El corazón parecía ir a
saltarle del pecho, de tan deprisa que batía. Tenía la impresión
de que todo el mundo la miraba, como si un gran dedo ardiente hubiera
descendido desde los cielos señalándola. Avanzó por la calle a
paso vivo tratando de que no fuera evidente su prisa, luchando contra
el impulso de encoger la cabeza entre los hombros y salir corriendo.
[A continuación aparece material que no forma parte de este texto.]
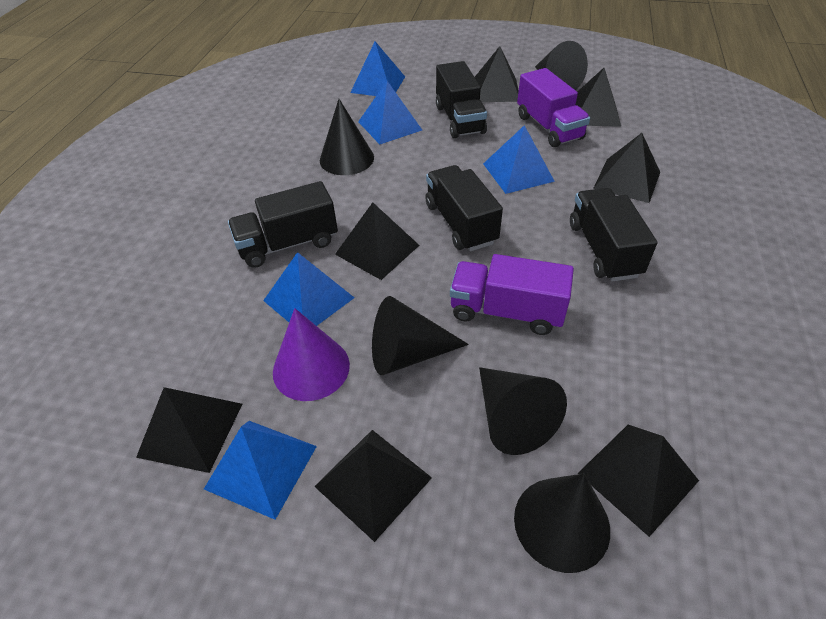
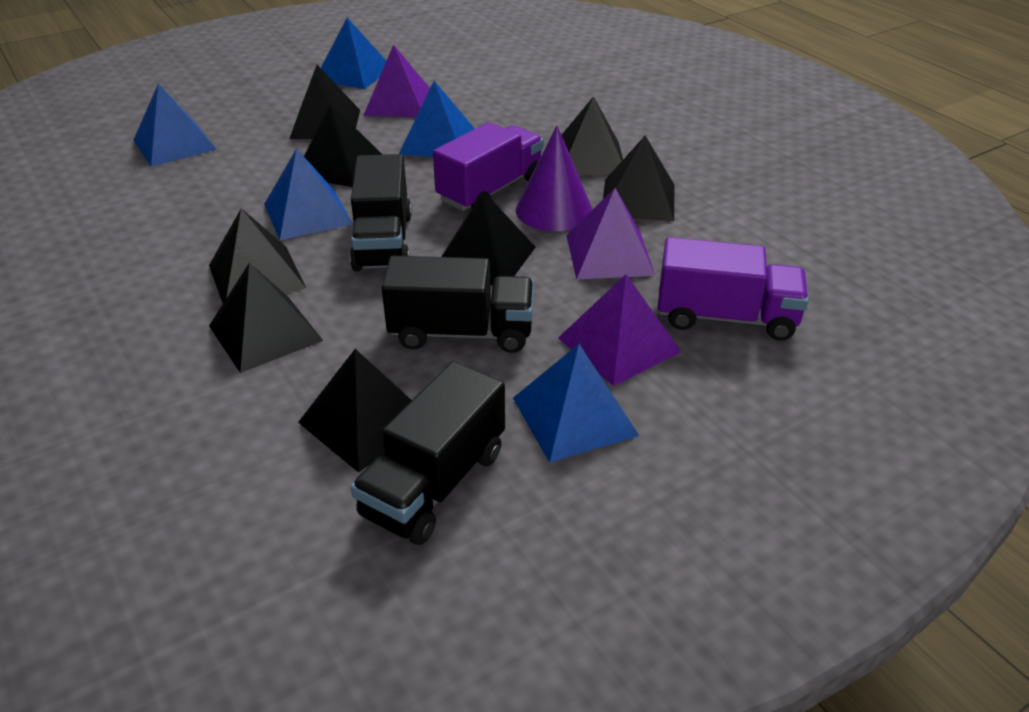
black cone: [320,99,374,175] [372,296,469,375] [479,367,567,455] [514,474,610,573] [535,41,588,90] = 5 -> none = 0
black pyramid: [136,387,242,473] [314,430,432,542] [335,202,419,280] [475,46,519,102] [576,68,621,127] [578,425,699,537] [593,133,660,203] = 7 -> [209,208,306,303] [209,263,323,373] [289,65,360,139] [298,349,412,473] [304,104,383,187] [441,191,536,286] [562,96,623,175] [603,136,674,221] = 8
black truck: [228,181,338,268] [425,165,503,251] [436,61,487,138] [570,188,657,281] = 4 -> [350,154,412,271] [351,361,505,545] [382,256,534,353] = 3
purple pyramid: none = 0 -> [363,44,430,117] [558,274,681,386] [566,188,655,280] = 3

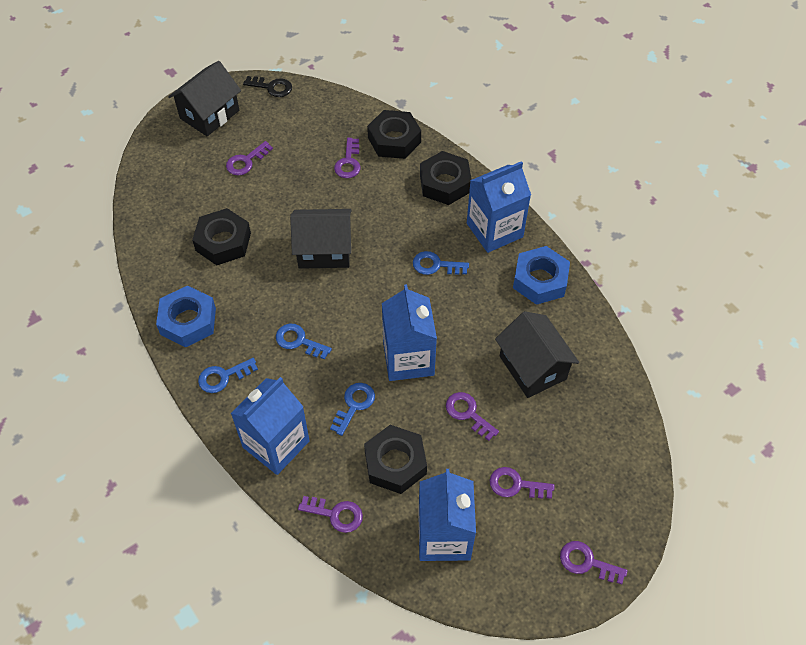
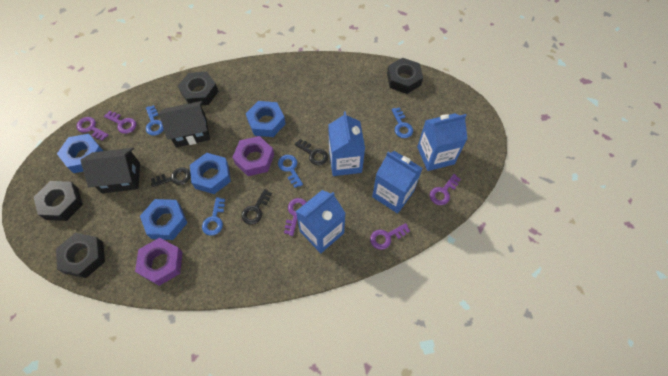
black house: [168,61,241,136] [290,209,352,269] [495,311,579,398] = 3 -> [81,148,140,194] [159,101,210,148] = 2
black key: [243,76,292,97] = 1 -> [151,167,191,187] [241,189,272,225] [294,139,328,165] = 3
blue nut: [156,286,216,348] [513,246,570,305] = 2 -> [57,134,103,173] [140,199,187,240] [190,153,231,194] [246,101,285,137] = 4
purple key: [226,141,273,175] [298,496,363,533] [334,138,361,178] [446,392,499,441] [490,467,555,499] [560,541,627,584] = 6 -> [77,117,109,141] [104,111,136,134] [284,198,307,236] [370,223,410,250] [430,174,461,205] = 5
purple nut: none = 0 -> [135,238,183,286] [232,136,274,176] = 2

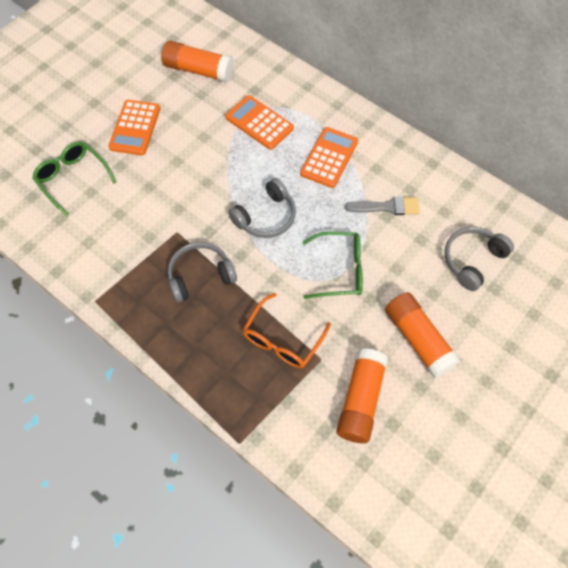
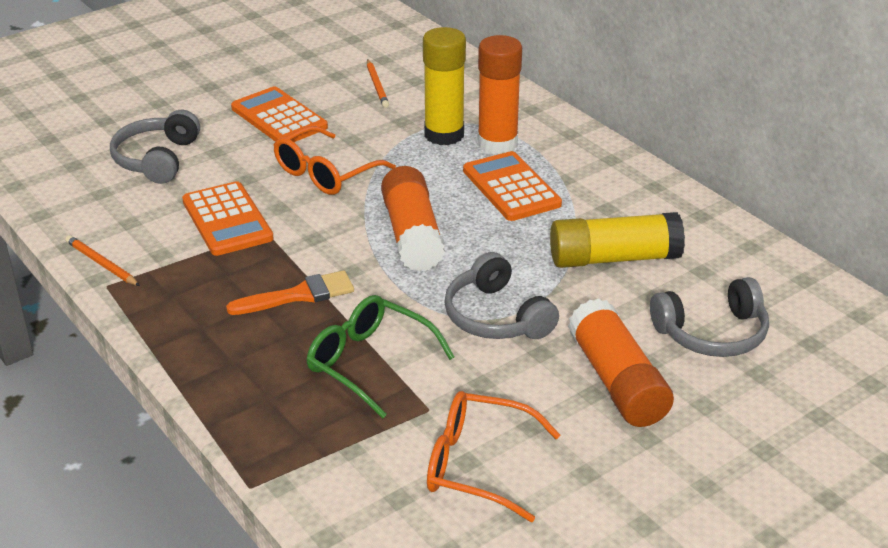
green glasses: [32,142,116,216] [303,232,363,299] = 2 -> [306,295,454,419] = 1
grey brush: [345,196,420,215] = 1 -> none = 0
orange brush: none = 0 -> [226,270,354,315] = 1
orange glasses: [243,293,331,368] = 1 -> [274,126,396,195] [427,391,560,522] = 2
orange pencil: none = 0 -> [65,235,140,286] [367,59,389,108] = 2
yellow glue stick: none = 0 -> [423,27,466,145] [550,212,685,268] = 2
Nunca, jamás en toda su vida había robado, jamás había tomado
nada que no fuera suyo o para ella, jamás había tenido que
escabullirse furtivamente de ningún lugar ni huir temiendo ser
descubierta, pero no había podido hacerlo de otro modo.
Ni siquiera al cruzar el
umbral de su alojamiento y cerrar la puerta tras ella, se permitió
relajarse. Se apoyó contra la madera y aguardó, temiendo que en
unos instantes llamaran a su puerta y la llevaran ante la guardia por
ladrona. El temor de perder también su posición en Quel´danas, de
convertirse en una paria de Quel´thalas, de perder lo único que le
quedaba en esta vida, era terrible.
Aguardó.
La casa estaba en
silencio y a oscuras, aunque Celebrinnir podía escuchar el latido de
su corazón como un estruendoso tambor que le palpitaba en los oídos.
Aguardó.
El libro entre sus brazos
pesaba como el yugo de la condena eterna.
Aguardó.
Nadie vino. ¿Era
posible que no se hubieran dado cuenta del hurto? No, imposible con
tantos ojos pendientes de ella. Cierto era que los brujos habían
dejado de prestarle atención, pero el propio Alamma la había
observado con insistencia, y había sido críptico al hablar con
ella, como si conociera un secreto velado a los ojos de los demás y
a ella misma. ¿Era posible que la hubiera dejado marchar,
divirtiéndose por la urgencia de una sacerdotisa al sustraer algo
que realmente carecía de valor? No, no sin valor, al menos no para
ella. Cuando los latidos de su corazón se normalizaron, se atrevió
por fin a alejarse de la puerta. Separó entonces el libro de su
cuerpo, sintiendo las punzadas de dolor allí donde se habían
clavado sus esquinas en la carne, de tanta fuerza con que lo había
sujetado. Ascendió la rampa que llevaba al piso superior sintiendo
que la firmeza de su paso regresaba, y entró en el estudio,
iluminado suavemente por el resplandor de un orbe mágico.
Depositó el libro sobre
la mesa y lo abrió. Al principio le había parecido solo un tratado
más de demonología, definitivamente obsoleto. Había leído, casi
con humor, las afirmaciones sobre la supremacía de los Grels o
algunas técnicas poco eficaces para doblegar la voluntad de los
abisarios. Había pasado las páginas con laxitud, casi con
desinterés hasta que se había encontrado frente a una lámina
ilustrada que le había detenido el corazón en el pecho.
Pasó las páginas de
nuevo, ahora a toda velocidad, hasta que volvió a encontrarla:
Abrahel le devolvía la mirada, una mirada lánguida y seductora que
emergía de la marea roja de su cabello. Por supuesto, no era el
rostro de Abrahel, bien podría ser otra sayaad o algún espíritu
totalmente distinto, pero el ilustrador, fuera quien fuera, parecía
haberla tenido frente a frente para dibujarla y había captado su
esencia, una esencia que ella había conocido de primera mano.
Observó largamente el dibujo, clavando la mirada en los ojos verdes
de la sayaad de la ilustración. El texto de la página derecha
estaba en escritura eredun y no lo entendía. Deslizó lentamente un
dedo por los extraños símbolos: podía entender alguno, apenas
nada, pero eso no daba sentido al texto.
Tendría que encontrar a
alguien que pudiera traducirlo para ella, pero no podría ser en
Lunargenta habiendo sustraído el libro del único lugar donde
podrían ayudarla. En Quel´danas sin duda levantaría sospechas que
acudiera son semejante libro en busca de algún intérprete de la
lengua de los demonios, y sin duda los rumores llegarían enseguida a
Shattrath, donde Kuu sin duda se frotaría las manos y se regocijaría
por su evidente falta. Lo mismo se aplicaba para recurrir a los
destacamentos de purificación del Templo de Karabor, ya que estaban
compuestos exclusivamente por miembros de los Aldor y de los
Arúspices de la Ciudad Sagrada. Tal vez en ese texto estuviera la
clave para destruir a Abrahel, para librarse de su presencia, de su
influencia para siempre. Tal vez no fuera nada en absoluto, pero si
no lo intentaba, no lo sabría jamás.